Using AlterORF as a tool to depurate potential genome annotation errors.
Some of the
alternate ORFs predicted to be genes by automatic annotation programs are subsequently
culled by human curators; however, many escape even expert curation. AlterORF provides
a database of such potentially mis-annotated
ORFs. It has warehoused all alternate ORFs in fully sequenced microbial genomes
that have significant hits with one or more of the protein features
decribed in CDD,
COG,
KOG,
PFAM, PRK and SMART
in which the corresponding annotated genes that have been
deposited in the databases have no such characteristics. In such instances, it is
suggested that the alternate ORF rather than the annotated gene may be the real gene
(example). It is hoped that the AlterORF database will provide
a platform of such potential errors that can be reviewed by expert curators to determine
if the existing annotation should be revised. If the database is successful, these
potential mis-annotations should be corrected and any such changes will be tracked
in future updates as a metric of the
success of AlterORF.
Using AlterORF as a tool to find new genes.
Some of the
alternate ORFs that have significant protein features (CDD, COG, etc.) are associated
with annotated genes that also have significant protein features, making it moot
which is the real gene. Some of these instances are potentially dual function genes
in which both ORFs may be expressed (e.g. ref). AlterORF identifies these possibilities for further
computational and experimental investigation.

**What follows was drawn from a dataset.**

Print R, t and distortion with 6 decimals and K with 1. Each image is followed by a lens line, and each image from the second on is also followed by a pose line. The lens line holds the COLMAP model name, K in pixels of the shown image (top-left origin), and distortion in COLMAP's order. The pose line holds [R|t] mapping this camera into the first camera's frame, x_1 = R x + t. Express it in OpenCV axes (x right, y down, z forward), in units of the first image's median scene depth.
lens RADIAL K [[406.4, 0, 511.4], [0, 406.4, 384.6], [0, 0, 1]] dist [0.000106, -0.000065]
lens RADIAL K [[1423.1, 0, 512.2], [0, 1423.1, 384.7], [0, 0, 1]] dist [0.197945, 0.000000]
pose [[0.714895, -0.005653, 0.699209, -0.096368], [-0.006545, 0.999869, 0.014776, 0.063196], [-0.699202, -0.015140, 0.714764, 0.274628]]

Potential role of alternate ORFs in the generation of new proteins.
A particularly
exciting direction that can be explored
using AlterORF is the search for genes that
may have arisen by the capture of alternate ORFs. This could occur if an alternative
ORF gains signals for its transcription and translation. It could also occur by
recombination or transposition that places an alternate ORF, or a portion of one,
inside an existing gene (figure). This would allow the generation of new folds or domains
within an existing protein and will leave a molecular fossil of the original gene
that travelled with the alternate ORF.
An inspection
of all the proteins that can be generated computationally from all alternate ORFs
shows that frame -1 alternate ORFs have amino acid compositions and predicted
a-helix contents
that are similar to real genes and so might be expected to fold correctly and escape
degradation by proteosomes. Therefore, if they were to be expressed, as outlined above,
they might be expected to survive long enough to be subjected to natural selection.
On the other hand, the other four alternate frames (+2, +3, -2 and -3) potentially
generate proteins that have unusual amino acid compositions and a-helix contents that might promote incorrect folding and thus serve as targets for proteolytic destruction by proteosomes .

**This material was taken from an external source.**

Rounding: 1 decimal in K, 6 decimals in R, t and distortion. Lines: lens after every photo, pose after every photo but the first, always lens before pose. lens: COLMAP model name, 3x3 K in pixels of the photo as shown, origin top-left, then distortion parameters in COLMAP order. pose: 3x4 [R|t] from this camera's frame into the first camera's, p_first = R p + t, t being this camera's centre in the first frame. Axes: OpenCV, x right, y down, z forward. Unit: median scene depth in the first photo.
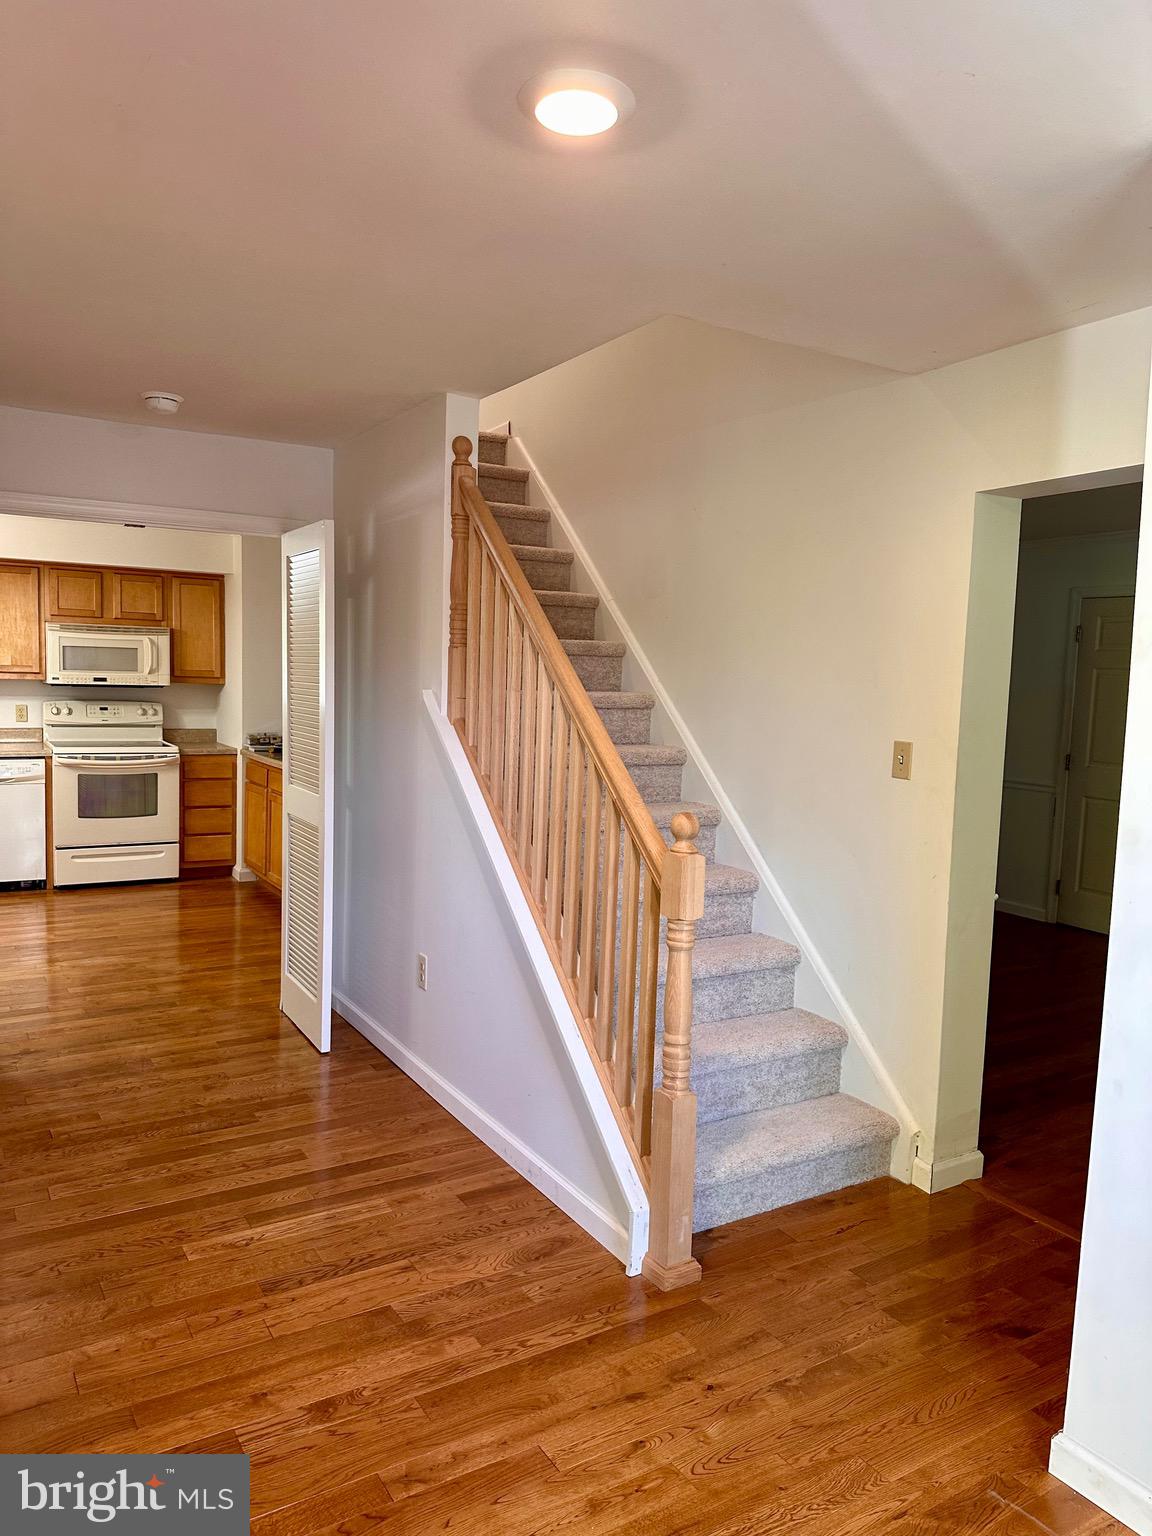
lens RADIAL K [[1082.5, 0, 574.0], [0, 1082.5, 771.0], [0, 0, 1]] dist [0.051169, -0.078685]
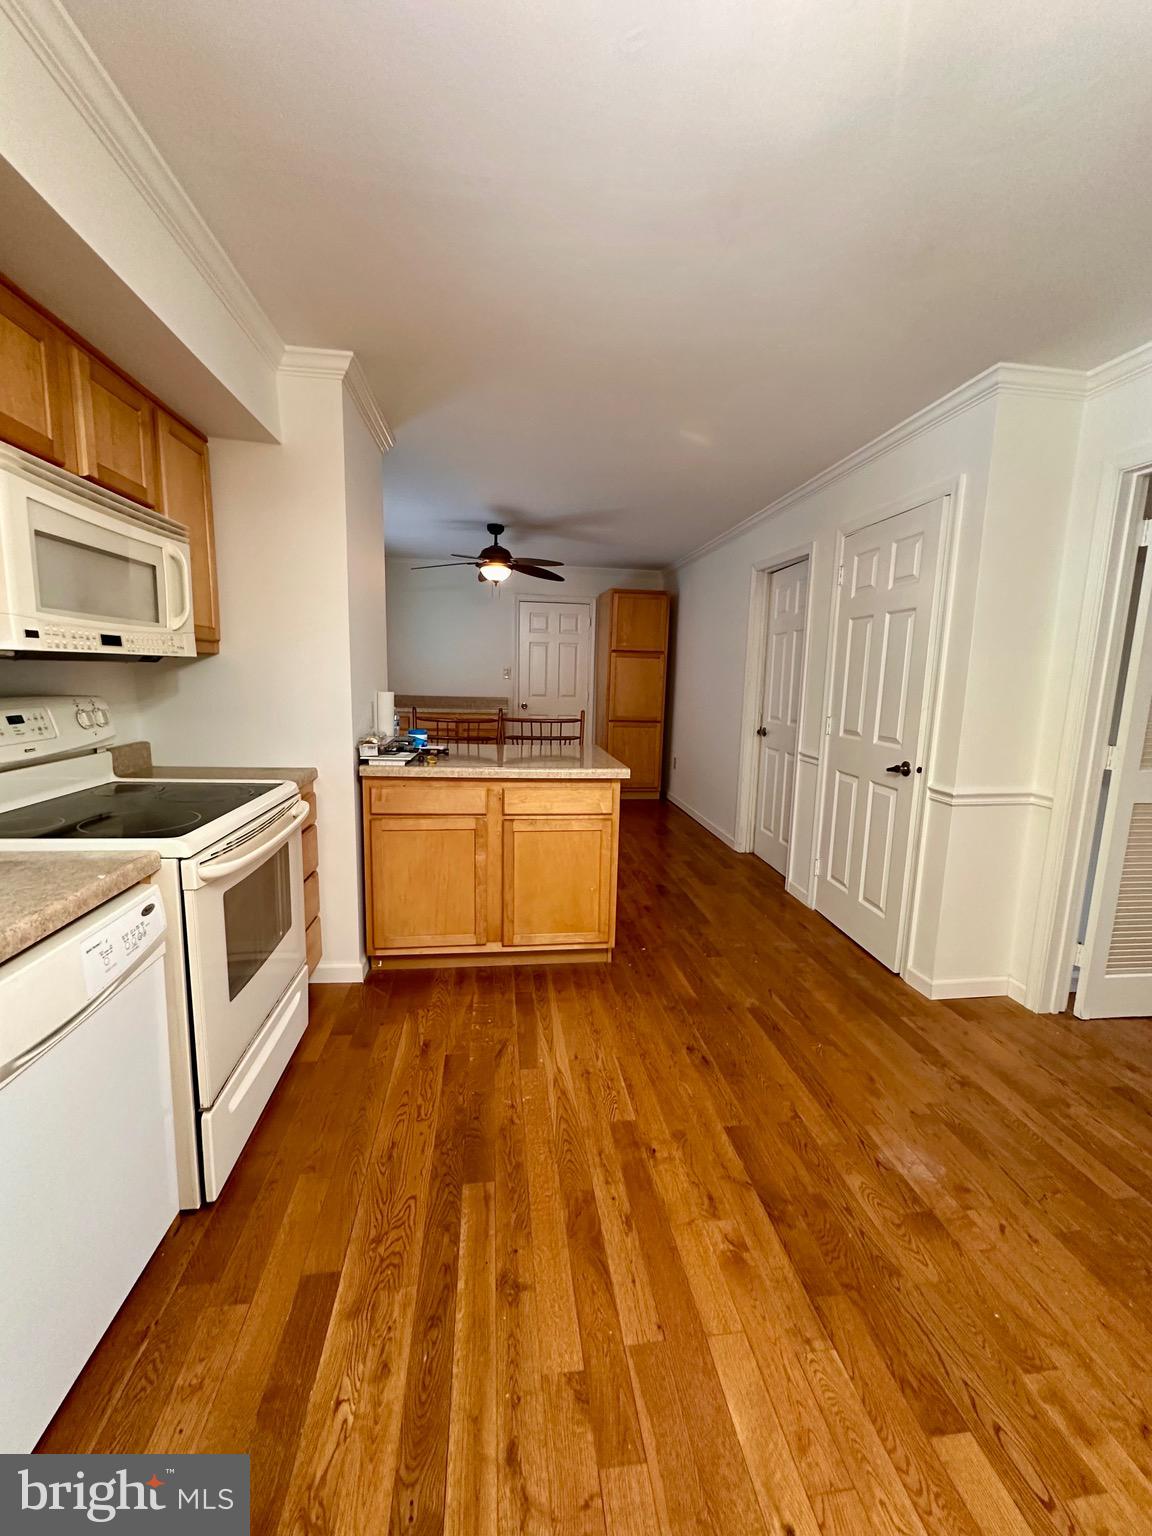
lens RADIAL K [[615.5, 0, 574.2], [0, 615.5, 760.3], [0, 0, 1]] dist [-0.006395, 0.001367]
pose [[0.402822, -0.157532, 0.901620, -0.573822], [0.075193, 0.987443, 0.138933, -0.061430], [-0.912185, 0.011830, 0.409609, 0.781427]]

It is widely accepted that novel genetic information can be generated by gene duplication followed by divergence of the copies via mutation. However, the original sequence delimits the way in which the copies can subsequently mutate and restricts the evolutionary space that can be explored. In contrast, “captured” alternate ORFs represent a novel source of genetic information that has not been previously subjected to direct selection at the amino acid level - although, of course, they are linked in sequence to the real gene that is subjected to such pressures. Therefore, alternate ORFs can be considered as a reservoir of novel genetic information that may play an important role in gene evolution and the AlterORF database is a useful repository of potential examples of such events.
New microbial genomes will be added to the database periodically.